En résumé : le guide de décision pour paysagiste
Choisir votre statut juridique paysagiste dépend de trois facteurs clés : votre niveau de responsabilité souhaitée, votre chiffre d’affaires actuel et prévisible, et votre ambition de croissance. Entreprise Individuelle (EI) : démarrage rapide, idéal si chiffre d’affaires inférieur à 30 000 € et faible risque. Coût : moins de 150 €. Impôts/cotisations : 20 % du bénéfice. EURL : protection du patrimoine, flexibilité fiscale, chiffre d’affaires 30 000 € à 150 000 €. Coût : 300 € à 800 €. Impôts/cotisations : 20 % à 40 % selon option fiscale choisie. SASU : protection optimale, scalabilité, chiffre d’affaires 150 000 € et plus, ou potentiel multi-associés. Coût : 600 € à 2 500 €. Impôts/cotisations : 40 % à 50 % du bénéfice selon configuration. Consultez un expert-comptable local ou un avocat d’affaires pour affiner votre choix en fonction de votre situation précise. Retournez à notre accueil pour découvrir nos autres ressources sur la gestion entrepreneuriale en paysagisme.

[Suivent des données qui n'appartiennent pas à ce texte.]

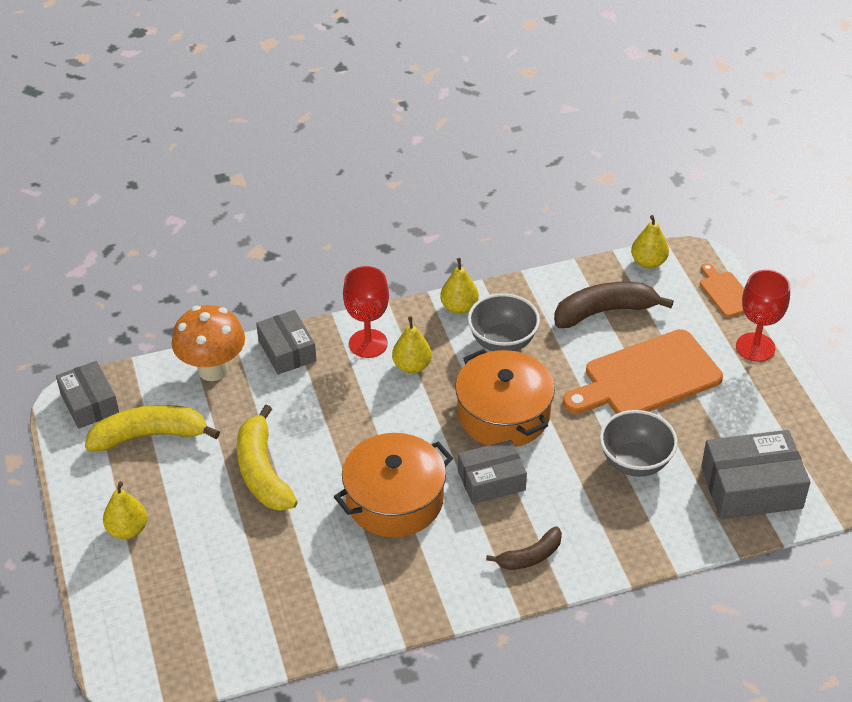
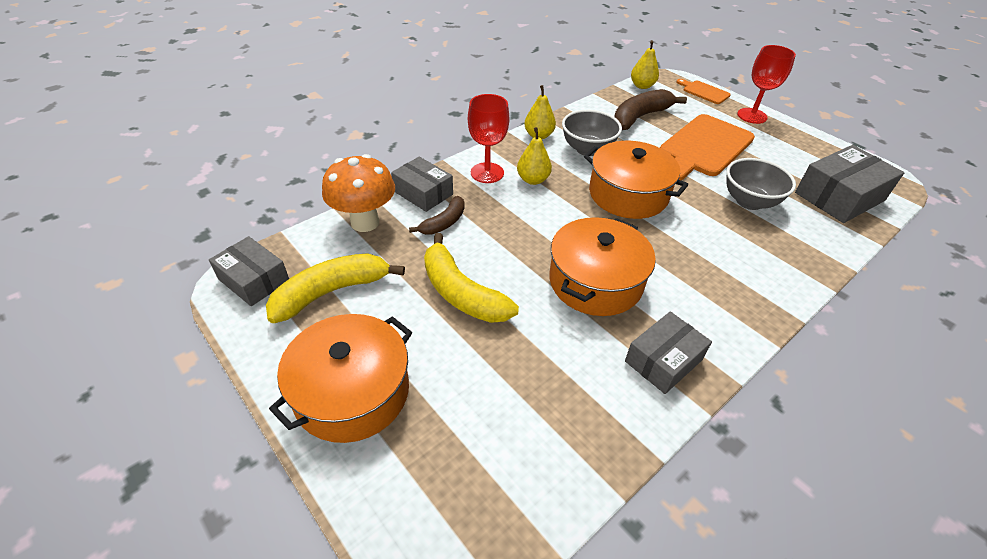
camera: 25 degrees left, 0 degrees up
(127, 530) = (352, 392): yellow pear -> orange pot
(491, 480) = (660, 243): grey box -> grey box (663, 360)
(530, 556) = (741, 293): brown banana -> brown banana (444, 223)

FAQ : réponses courtes sur statut juridique paysagiste
Quel est le meilleur statut juridique pour débuter comme paysagiste ?
L’Entreprise Individuelle est le meilleur choix pour débuter. Elle offre une création ultra-rapide (quelques jours), des frais minimaux (50 € à 100 €), et aucune formalité administrative préalable. Vous commencez à générer du chiffre d’affaires immédiatement. Passez à l’EURL dès que vous dépassez 30 000 € de bénéfice pour bénéficier de la protection du patrimoine.
Combien coûte la création d’une EURL pour paysagiste ?
La création d’une EURL coûte entre 300 € et 800 € si vous la faites vous-même (annonce légale 150-200 €, frais d’immatriculation 100-150 €, statuts gratuits en ligne). Avec un professionnel (expert-comptable, avocat), comptez 1 000 € à 2 000 €. C’est un investissement unique en début d’activité.
Quelles sont les cotisations sociales pour un paysagiste en SASU ?
En SASU, vous êtes salarié obligatoirement. Sur un salaire brut de 40 000 €, les cotisations sociales (salariales + patronales) atteignent environ 20 000 € au total (3 200 € salariales + 16 800 € patronales). C’est plus élevé qu’en EI ou EURL-TNS, mais vous bénéficiez d’une meilleure couverture retraite et invalidité.
Peut-on passer d’une EI à une EURL sans perdre sa clientèle ?
Oui, absolument. Vous créez une EURL en parallèle, informez vos clients de la transition, et transférez progressivement les contrats. Il n’existe aucune obligation de fermer l’EI instantanément. L’apport d’éléments d’actif (matériel, clientèle) de l’EI à l’EURL peut générer une plus-value imposable, consultez un expert-comptable pour optimiser.